» Problem to solve: Where the lines below hold images, skip those and copy every word exactly.

Collected data
####
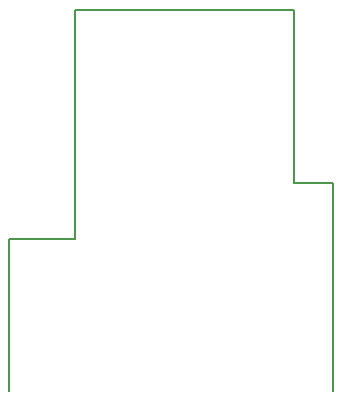
<source format=gbo>
%FSTAX23Y23*%
%MOIN*%
%SFA1B1*%

%IPPOS*%
%ADD12C,0.005000*%
%LNbatt_man_rev2-1*%
%LPD*%
G54D12*
X01615Y02524D02*
Y0329D01*
X02345*
Y02713D02*
Y0329D01*
Y02713D02*
X02475D01*
Y0202D02*
Y02713D01*
X01395Y0202D02*
Y02524D01*
X01615*
M02*
</source>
####
» Result:
<source format=gbo>
%FSTAX23Y23*%
%MOIN*%
%SFA1B1*%

%IPPOS*%
%ADD12C,0.005000*%
%LNbatt_man_rev2-1*%
%LPD*%
G54D12*
X01615Y02524D02*
Y0329D01*
X02345*
Y02713D02*
Y0329D01*
Y02713D02*
X02475D01*
Y0202D02*
Y02713D01*
X01395Y0202D02*
Y02524D01*
X01615*
M02*
</source>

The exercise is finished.